Bagian atas Scala Santa itu
ada sebuah ruang untuk berdoa atau misa. DI sekelilingnya ada banyak gambar
suci dan patung, serta ada altar untuk kurban misa. Selain itu disediakan juga
ruang untuk pengakuan dosa bagi orang yang mau. Waktu saya berada di tempat
itu, saya melihat ada beberapa orang yang ingin mengaku dosa dan menerima
sakramen pengakuan dosa dari romo. Saya hanya melewati tempat itu dan melanjutkan
melihat-lihat tempat yang lain di sekitar tangga suci.
Perisitwa berdoa sambil
berlutut naik tangga di Scala Santa ini mengingatkan saya akan sengsara Yesus,
di mana Ia berjalan dalam suasana derita, berbeban berat. Kondisitubuh yang lemah dan penuh dengan
tetes-tetes keringat dan darah.
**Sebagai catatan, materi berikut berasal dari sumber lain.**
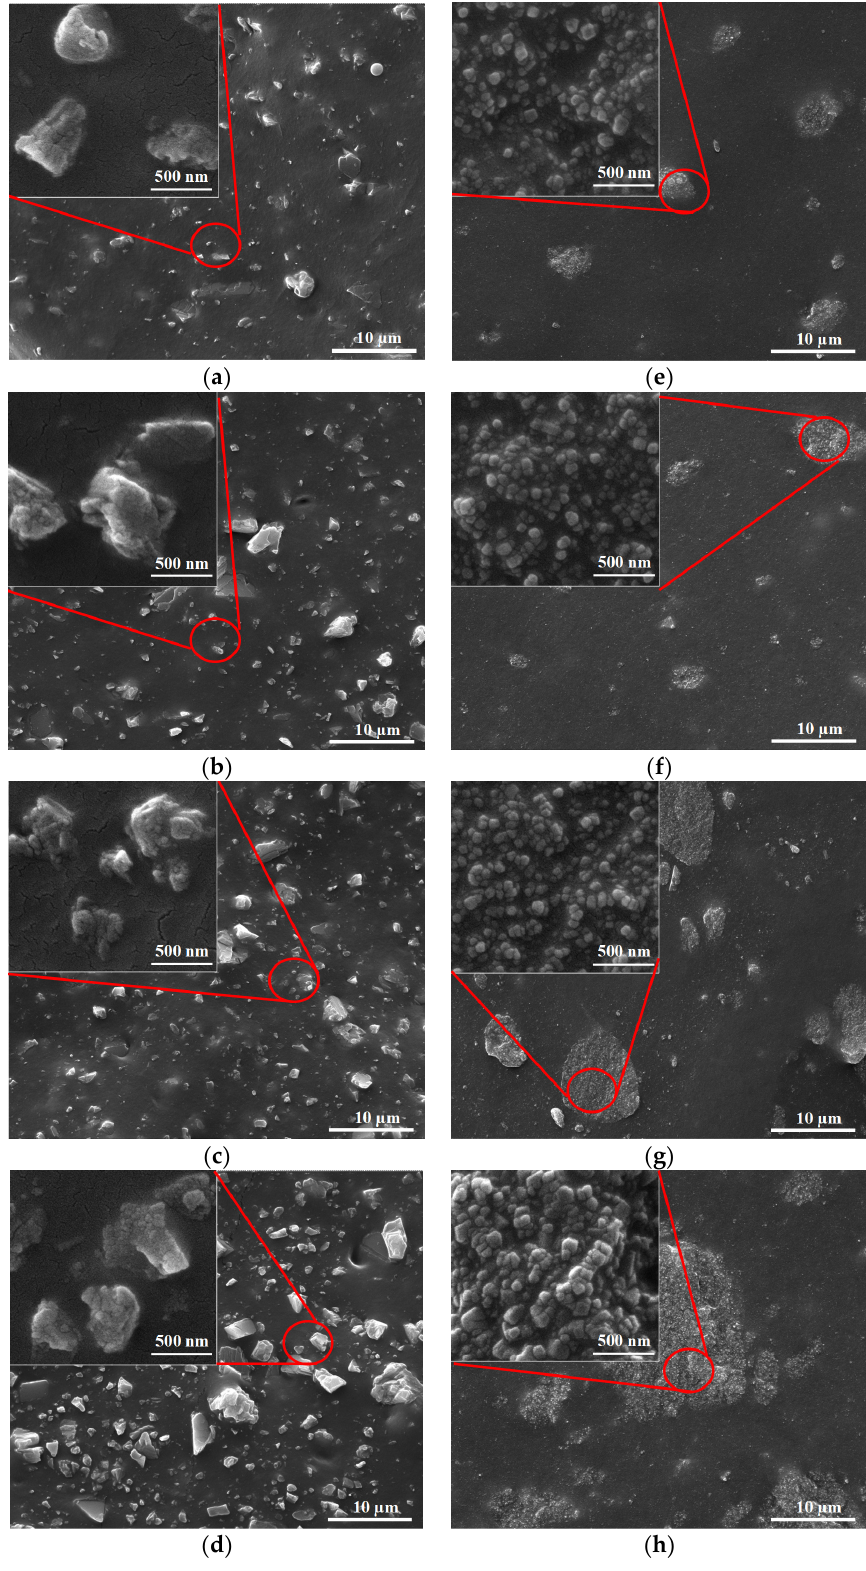
Figure2. SEMimagesofrubbercomposites: ( a )NR / MCC25phr, ( b )NR / MCC50phr, ( c )NR / MCC75phr, Figure 2. SEM images of rubber composites: ( a ) NR/MCC 25 phr, ( b ) NR/MCC 50 phr, ( c ) NR/MCC 75 phr, ( d ) NR/MCC 100 phr, ( e ) NR/NCC 25 phr, ( f ) NR/NCC 50 phr, ( g ) NR/NCC 75 phr, and ( h ) ( d ) NR / MCC 100 phr, ( e ) NR / NCC 25 phr, ( f ) NR / NCC 50 phr, ( g ) NR / NCC 75 phr, and ( h ) NR / NCC NR/NCC 100 phr. 100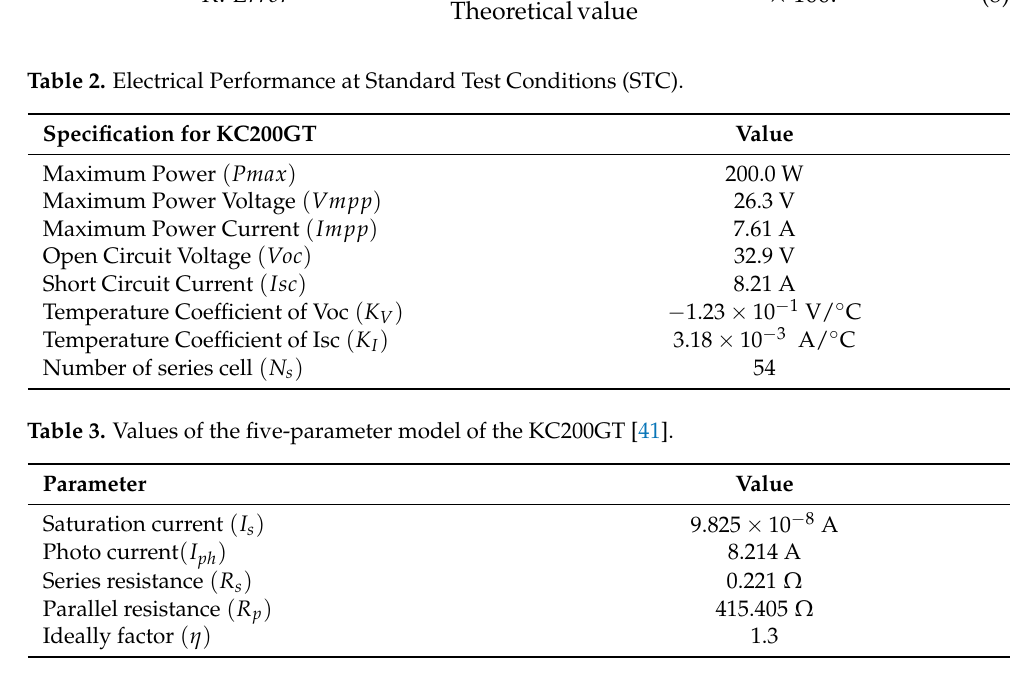
Table 4. Electrical performance of the 4 × 2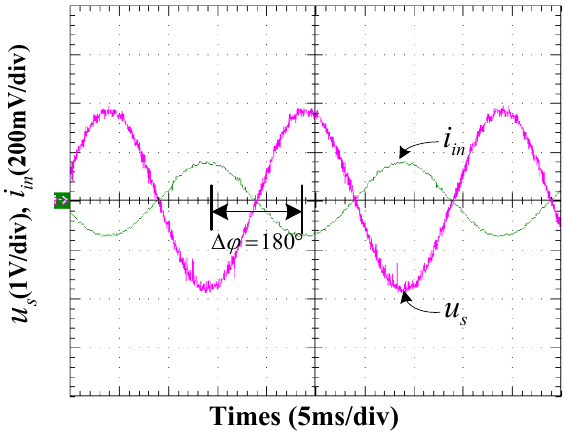
Figure 16. The voltage and current in grid-connected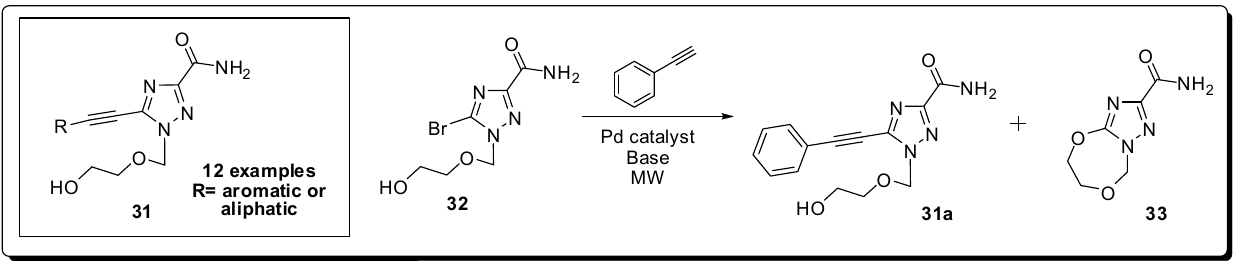
Figure 10. Synthesis of a series of compounds designed against the hepatitis C virus.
Di tengah rasa mencekam dan takut IA tetap
setia berjalan sampai di puncak golgota. Ini bukan perjalan biasa, tapi
perjalan salib. Salib bukan sekedar kayu palang berat saja tetapi lebih dari
itu umpatan, cemooan, caci maki semua orang yang ditujukan kepadaNya. Cacian
dan cemooh banyak orang ini terasa lebih menyakitkan dibanding memikul salib
yang berat.
Ketika tengah berlutut di
tangga suci, saya mengenang dengan penuh kasih semua kebaikan yang telah saya
dan semua orang terima karena berkat penebusan tubuh dan darah Yesus. Kenangan
yang manis ini memampukan saya dan semua orang yaang ada dit empat itu untuk
turut mengicipi sedikit rasa tidak enakyang pernah dialami Yesus. Akhir dari
semua rasa itu berbuah manis. Saya merasakan bahwa hidup semakin damai, ada
banyak hal yang saya inginkan tercapai, kegembiraan semakin terpancar keluar
dan semakin berpasrah pada kehendak Dia. Tangga suci atau Scala Santa memberi
kesadaran untuk semakin menyadari bahwa apapun yang kita inginkan jika disertai
dengan mati raga dan puasa serta sedikit rasa sakit, akan diperhatikan oleh
Tuhan.
Kapan-kapan kita akan bertemu lagi ya Scala Santa.